— Supplied passage —

::::::

1. Introduction

2. Experiment

2.2. Experiment Results

Table 2 presents the results of material tests conducted following ASTM standards[13]. For A36 4t, the yield strength was measured as 361.25MPa, and the tensile strength was 454.50Mpa. For A36 6t, the yield strength was measured as 356.75Mpa, and the tensile strength was 430.79Mpa. As for the material used for the flange (A572), the yield strength was 383.21Mpa, and the tensile strength was 554.82Mpa. The average compressive strength of the concrete was measured as 21.57Mpa.

Figure 4 depicts the experimental results of the composite beam. The initial slopes were similar for all cases, and the yield strength and tensile strength exhibited slight variations depending on the composite ratio. The specimen with the narrowest spacing of the shear connectors showed the highest yield strength and ultimate strength. However, there was little difference between the specimens with shear connector spacings of 600mm and 1000mm. This can be attributed to the non-uniform strength distribution within the concrete.

::::::

— Information shown —
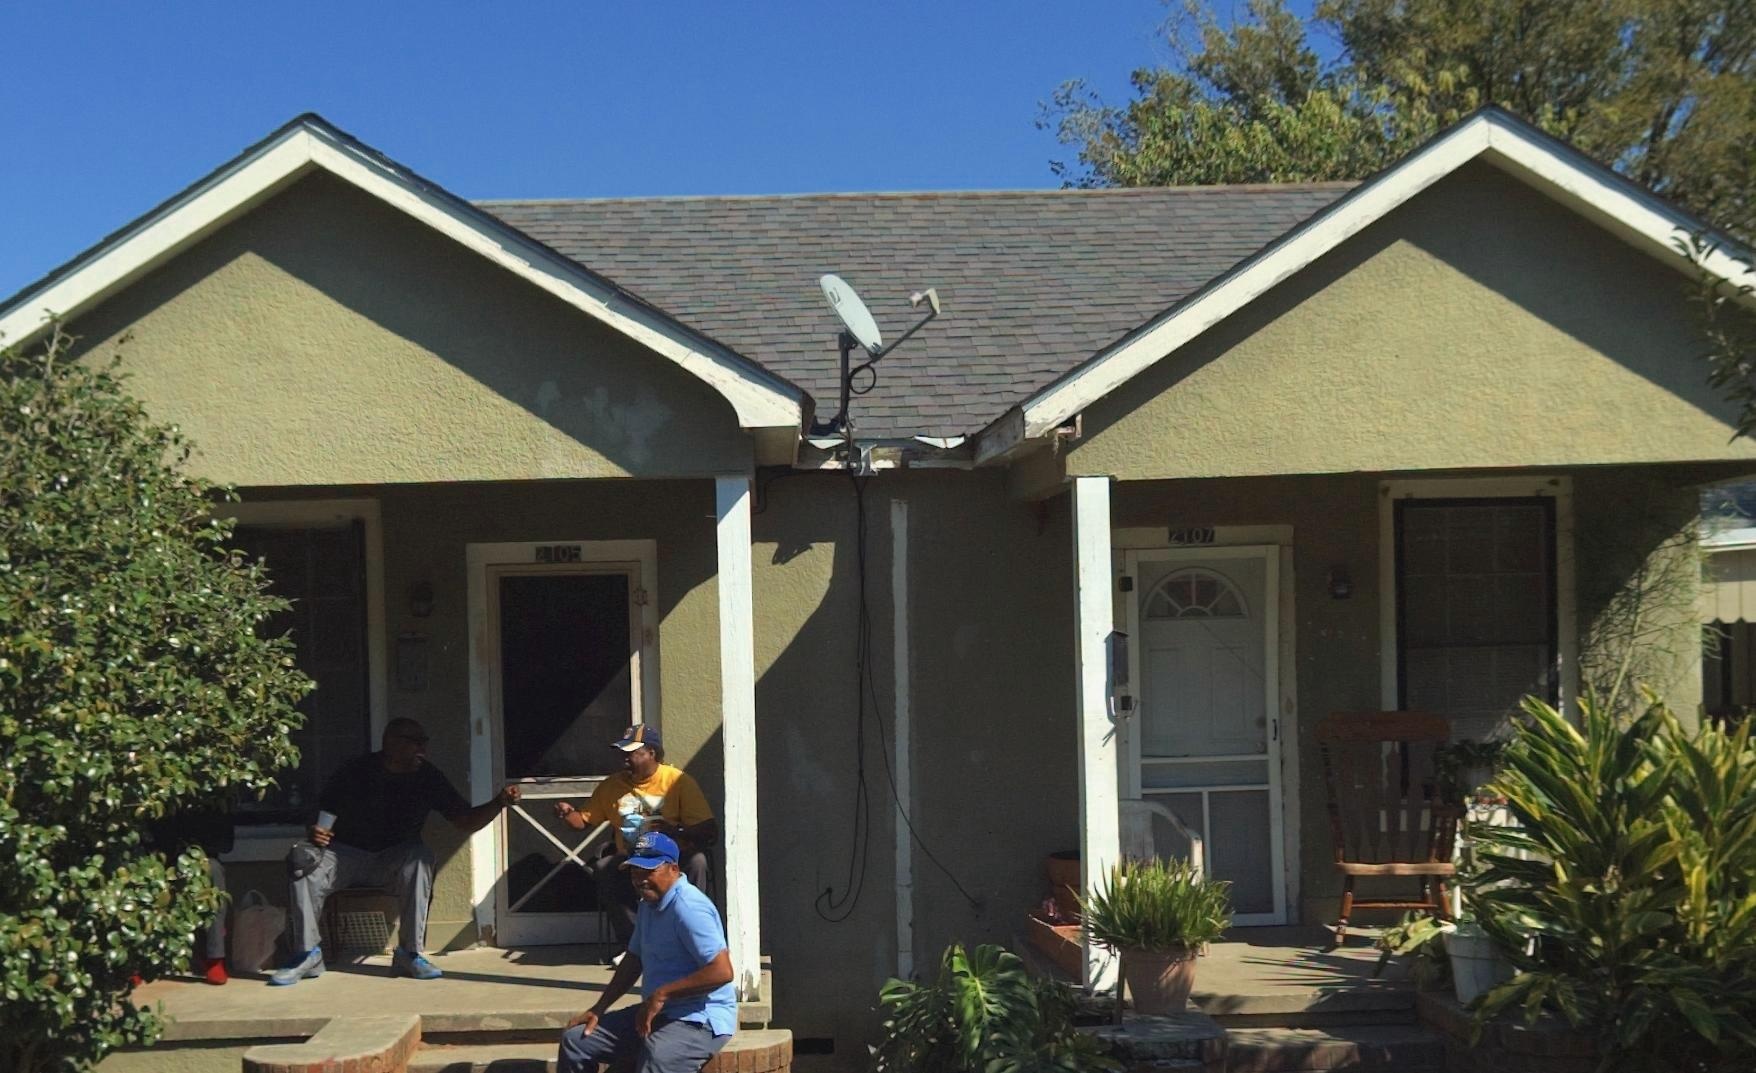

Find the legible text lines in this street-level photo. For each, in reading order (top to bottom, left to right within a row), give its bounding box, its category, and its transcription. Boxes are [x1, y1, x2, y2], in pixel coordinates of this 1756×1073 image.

[1168, 525, 1215, 546] StreetNumber: 2107
[535, 544, 583, 564] StreetNumber: 2105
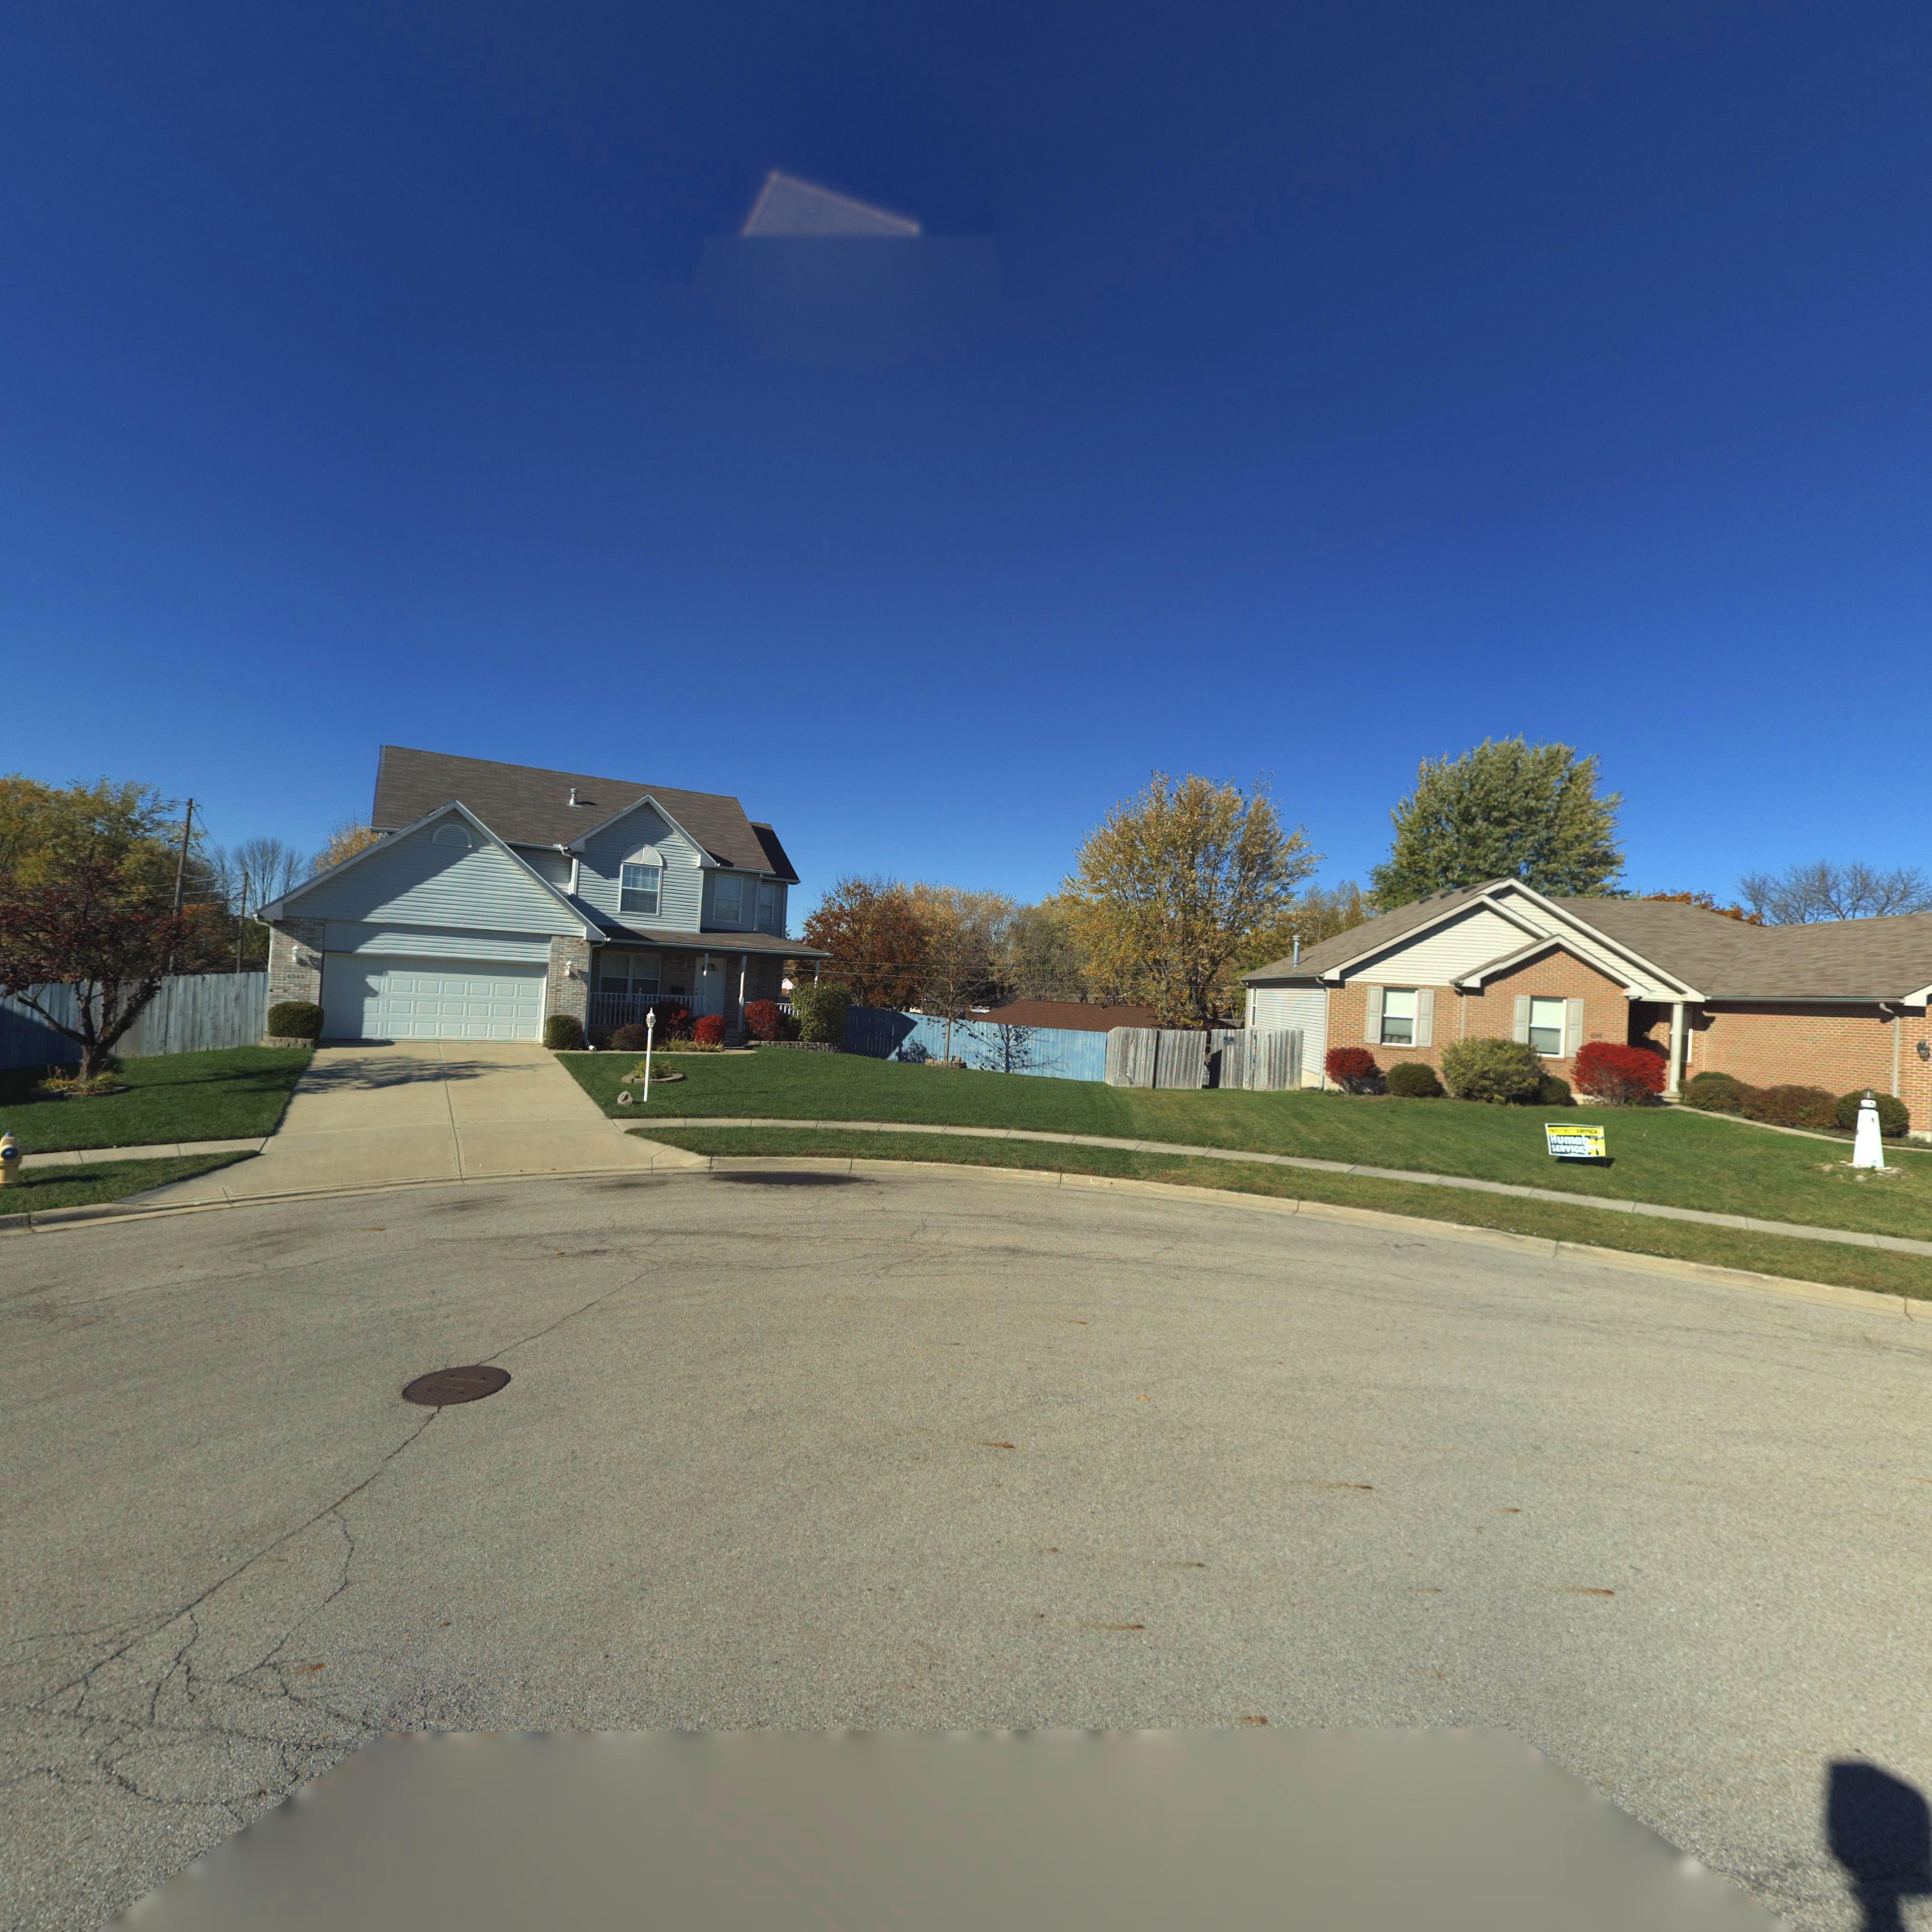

::::::

— Jobs —
1. Do these statements agree with the composite beam passage? (a) A36 6t had a higher tensile strength than A36 4t. (b) The flange material was A572. (c) The specimens with shear connector spacings of 600mm and 1000mm differed greatly. For each, answer yes or no and quote the words of the passage that decide it.
2. Write the next few sentences of the composite beam passage, starting after its final sentence.

— Outputs by task —
1.
(a) No. The passage gives "the tensile strength was 454.50Mpa" for A36 4t and "the tensile strength was 430.79Mpa" for A36 6t.
(b) Yes: "the material used for the flange (A572)".
(c) No: "there was little difference between the specimens with shear connector spacings of 600mm and 1000mm".

2.
Table 3 summarizes the experimental results. The yield strength and ductility were evaluated following the method suggested by AC495[14]. The yield strengths of the specimens were measured in the order of shear connector spacing as 1165.72kN, 1135.51kN, and 1121.33kN, respectively. The maximum strengths were measured as 1382.09kN, 1353.74kN, and 1346.95kN, respectively. The ductility values were 3.67, 3.69, and 3.51, respectively. Ultimately, it was observed that narrower shear connector spacing resulted in superior yield strength, maximum strength, and ductility.

Figure 4 illustrates the failure modes of the specimens. All specimens experienced the collapse of the upper slab, resulting in a decrease in the strength of the specimens. No slip of the lateral concrete was observed.

The theoretical calculation of the composite beam is determined based on the stress-strain distribution as shown in Figure 5. Using this stress-strain distribution, the compressive force $C$ acting on the concrete slab of the test specimen is determined as the minimum value among equations (1) to (3). Equation (3) involves the shear strength of the shear connector, denoted as $Q_n$, and in this study, an angled shear connector was used. Therefore, equation (4) for the shear strength of a channel-shaped shear connector was utilized to calculate $Q_n$[9].

$$C=A_s{F}_y$$

(1)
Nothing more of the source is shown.